Sunny Afternoon

Music & lyrics by Ray Davies, book by Joe Penhall
Sonia Friedman Productions & Ambassador Theatre Group
Opera House, Manchester

Andrew Gallo (as Mick Avory), Garmon Rhys (Pete Quaife), Ray Davies as himself, Ryan O'Donnell (Ray) and Mark Newnham (Dave Davies)

Rolling your life story up into a bankable rock opera is the best way to get your own back—and your money—from all the managerial shenanigans that plagued '60s pop foursome The Kinks.

Singer/songwriter Ray Davies was in town for the start of this first UK tour of a show that has already been garlanded in the West End.
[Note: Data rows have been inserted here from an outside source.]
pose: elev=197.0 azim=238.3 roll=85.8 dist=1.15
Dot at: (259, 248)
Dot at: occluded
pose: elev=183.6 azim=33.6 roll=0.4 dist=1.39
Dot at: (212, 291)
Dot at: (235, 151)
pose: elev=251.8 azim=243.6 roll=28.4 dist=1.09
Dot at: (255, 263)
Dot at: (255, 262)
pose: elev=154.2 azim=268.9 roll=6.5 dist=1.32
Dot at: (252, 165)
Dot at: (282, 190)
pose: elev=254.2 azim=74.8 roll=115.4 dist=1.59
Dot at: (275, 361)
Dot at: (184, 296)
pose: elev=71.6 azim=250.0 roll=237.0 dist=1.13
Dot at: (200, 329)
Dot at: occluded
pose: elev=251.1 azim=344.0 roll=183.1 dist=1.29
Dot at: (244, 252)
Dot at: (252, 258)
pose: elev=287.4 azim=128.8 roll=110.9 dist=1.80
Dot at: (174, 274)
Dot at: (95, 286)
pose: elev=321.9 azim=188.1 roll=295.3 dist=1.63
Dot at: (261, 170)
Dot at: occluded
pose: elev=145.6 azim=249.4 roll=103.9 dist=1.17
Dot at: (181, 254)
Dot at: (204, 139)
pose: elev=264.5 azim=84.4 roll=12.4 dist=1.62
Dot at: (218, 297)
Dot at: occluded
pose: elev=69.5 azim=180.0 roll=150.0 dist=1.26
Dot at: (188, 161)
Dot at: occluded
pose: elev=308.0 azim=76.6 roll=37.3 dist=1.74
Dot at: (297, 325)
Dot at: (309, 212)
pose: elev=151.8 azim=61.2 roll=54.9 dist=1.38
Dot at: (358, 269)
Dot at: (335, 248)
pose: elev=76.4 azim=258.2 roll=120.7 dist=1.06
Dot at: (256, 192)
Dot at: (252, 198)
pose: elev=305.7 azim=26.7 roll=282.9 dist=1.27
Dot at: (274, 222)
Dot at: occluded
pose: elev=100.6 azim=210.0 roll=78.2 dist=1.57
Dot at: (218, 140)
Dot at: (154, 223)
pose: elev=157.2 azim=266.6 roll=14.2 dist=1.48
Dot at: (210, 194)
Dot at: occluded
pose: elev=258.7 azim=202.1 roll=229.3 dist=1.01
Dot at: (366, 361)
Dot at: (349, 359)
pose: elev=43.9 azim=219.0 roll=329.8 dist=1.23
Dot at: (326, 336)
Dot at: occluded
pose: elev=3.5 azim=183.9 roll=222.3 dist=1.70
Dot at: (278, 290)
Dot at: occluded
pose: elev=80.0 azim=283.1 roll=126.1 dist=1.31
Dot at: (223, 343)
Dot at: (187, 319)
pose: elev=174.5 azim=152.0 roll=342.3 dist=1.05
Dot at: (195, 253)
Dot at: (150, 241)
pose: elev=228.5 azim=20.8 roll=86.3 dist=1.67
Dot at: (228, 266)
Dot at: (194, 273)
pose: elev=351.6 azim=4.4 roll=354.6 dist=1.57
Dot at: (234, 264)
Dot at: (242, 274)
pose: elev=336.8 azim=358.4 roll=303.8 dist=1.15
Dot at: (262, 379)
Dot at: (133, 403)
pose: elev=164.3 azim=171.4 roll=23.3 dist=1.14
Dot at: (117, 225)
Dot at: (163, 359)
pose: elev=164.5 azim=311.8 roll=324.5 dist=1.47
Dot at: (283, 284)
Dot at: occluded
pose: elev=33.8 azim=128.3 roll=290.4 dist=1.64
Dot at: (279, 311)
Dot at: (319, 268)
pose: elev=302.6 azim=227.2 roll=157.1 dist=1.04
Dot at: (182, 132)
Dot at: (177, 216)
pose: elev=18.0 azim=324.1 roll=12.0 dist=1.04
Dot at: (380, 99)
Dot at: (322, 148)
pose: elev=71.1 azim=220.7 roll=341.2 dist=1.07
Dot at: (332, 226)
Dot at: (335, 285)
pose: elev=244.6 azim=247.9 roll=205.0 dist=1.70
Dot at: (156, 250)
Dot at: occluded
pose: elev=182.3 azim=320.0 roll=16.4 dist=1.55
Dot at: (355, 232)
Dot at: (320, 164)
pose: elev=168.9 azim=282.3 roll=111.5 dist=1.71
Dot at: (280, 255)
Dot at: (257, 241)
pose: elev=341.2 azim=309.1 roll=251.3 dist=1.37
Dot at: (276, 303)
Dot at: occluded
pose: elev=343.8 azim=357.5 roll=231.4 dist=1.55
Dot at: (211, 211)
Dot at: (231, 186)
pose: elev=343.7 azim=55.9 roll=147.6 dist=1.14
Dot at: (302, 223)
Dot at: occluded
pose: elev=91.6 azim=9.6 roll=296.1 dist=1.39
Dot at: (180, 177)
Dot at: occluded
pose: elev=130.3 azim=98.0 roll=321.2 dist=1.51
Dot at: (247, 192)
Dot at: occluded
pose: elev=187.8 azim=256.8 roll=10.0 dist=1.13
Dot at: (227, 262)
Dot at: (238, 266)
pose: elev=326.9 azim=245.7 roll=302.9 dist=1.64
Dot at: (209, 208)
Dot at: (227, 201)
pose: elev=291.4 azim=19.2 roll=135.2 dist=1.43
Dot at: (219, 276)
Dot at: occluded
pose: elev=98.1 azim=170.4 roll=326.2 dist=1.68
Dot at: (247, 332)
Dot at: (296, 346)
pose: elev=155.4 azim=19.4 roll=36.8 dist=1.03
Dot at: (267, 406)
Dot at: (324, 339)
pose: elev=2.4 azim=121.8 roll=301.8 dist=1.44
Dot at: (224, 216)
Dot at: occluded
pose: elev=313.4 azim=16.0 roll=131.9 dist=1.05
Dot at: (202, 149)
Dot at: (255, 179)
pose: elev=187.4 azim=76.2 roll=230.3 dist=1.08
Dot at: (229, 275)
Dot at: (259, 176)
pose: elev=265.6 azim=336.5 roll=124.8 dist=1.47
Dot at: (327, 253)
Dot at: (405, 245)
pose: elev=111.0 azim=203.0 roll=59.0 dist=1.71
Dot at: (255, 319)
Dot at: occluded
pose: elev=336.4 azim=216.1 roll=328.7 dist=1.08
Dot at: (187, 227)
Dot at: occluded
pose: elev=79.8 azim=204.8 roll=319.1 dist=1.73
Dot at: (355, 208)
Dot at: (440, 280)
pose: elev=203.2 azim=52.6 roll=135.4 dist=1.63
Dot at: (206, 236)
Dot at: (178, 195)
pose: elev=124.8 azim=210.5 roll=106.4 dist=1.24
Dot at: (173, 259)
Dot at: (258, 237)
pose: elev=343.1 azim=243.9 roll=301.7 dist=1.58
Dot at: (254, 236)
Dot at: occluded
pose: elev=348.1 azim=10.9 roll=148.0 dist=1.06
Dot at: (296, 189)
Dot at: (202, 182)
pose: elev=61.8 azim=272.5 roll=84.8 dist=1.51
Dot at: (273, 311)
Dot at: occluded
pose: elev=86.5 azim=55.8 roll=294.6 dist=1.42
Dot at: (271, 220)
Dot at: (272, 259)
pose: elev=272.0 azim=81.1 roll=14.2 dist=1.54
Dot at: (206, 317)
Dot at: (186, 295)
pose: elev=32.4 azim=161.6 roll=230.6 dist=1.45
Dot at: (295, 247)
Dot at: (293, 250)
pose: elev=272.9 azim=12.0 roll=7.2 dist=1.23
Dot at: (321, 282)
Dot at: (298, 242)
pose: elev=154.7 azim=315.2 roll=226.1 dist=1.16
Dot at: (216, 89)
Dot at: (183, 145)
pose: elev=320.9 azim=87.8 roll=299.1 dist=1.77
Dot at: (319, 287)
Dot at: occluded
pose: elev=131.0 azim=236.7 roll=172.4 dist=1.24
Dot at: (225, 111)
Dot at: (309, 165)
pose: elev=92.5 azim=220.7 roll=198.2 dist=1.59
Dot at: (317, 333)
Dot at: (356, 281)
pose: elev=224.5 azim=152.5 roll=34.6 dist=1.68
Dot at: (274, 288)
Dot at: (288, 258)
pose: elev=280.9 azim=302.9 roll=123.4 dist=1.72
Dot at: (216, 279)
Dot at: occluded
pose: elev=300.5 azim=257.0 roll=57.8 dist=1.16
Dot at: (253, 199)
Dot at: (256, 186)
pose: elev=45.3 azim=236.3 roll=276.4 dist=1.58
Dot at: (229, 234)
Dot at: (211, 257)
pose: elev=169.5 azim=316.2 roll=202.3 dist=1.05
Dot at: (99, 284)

Glad-handing the theatre crowd outside, and sharing a final curtain bow with the cast, he will have seen for himself that his late career ‘annuity’ will be paying handsome dividends for some time yet.

Sunny Afternoon is a jukebox musical like so many others, but one stacked—and brightly lit up—with some of the finest pop songs of the era. More than once, they lift this show above its poorly-paced storyline and in a bopping and rocking encore ensure everyone’s going home in a Sunny disposition.

The sliding power chords that first signal "You Really Got Me", one of the shortest, simplest and most potent of rock songs, are greeted here like an old friend. So they should be, inspiring a generation to at least pick up an air guitar. Many of them made up the audience here.

Elsewhere Ray Davies’s often sardonic lyrics support the narrative of four London lads whose rise to stardom is picked over by venal or incompetent management, stymied by American union laws, or threatened from within by growing animosity between the two brothers—Ray and Dave—who lead the band.

Perhaps some future Oasis musical can pick up where that particular storyline leaves off?

Meantime Joe Penhall’s book—adapted from Ray’s story—lays it on rather heavily as to the way in which early influences colour in the Kinks’ musical output. The Davies ‘parents’ sing "Dead End Street"; early managers inspire "Well Respected Man" etc. Far more moving are songs that break out of the mould, like a virtual barbershop harmonising of "Days".

Without the subtle Davies irony, Penhall’s cultural jokes come signposted, but the rough and raucous nature of the show lends period authenticity.

The programme notes reckon it is “a fictionalised account of true events” which means you can sometimes have it both ways. Either as confirmation that the old songs are still the best, or a younger generation sees and hears for itself the significance of a highly-influential pop band.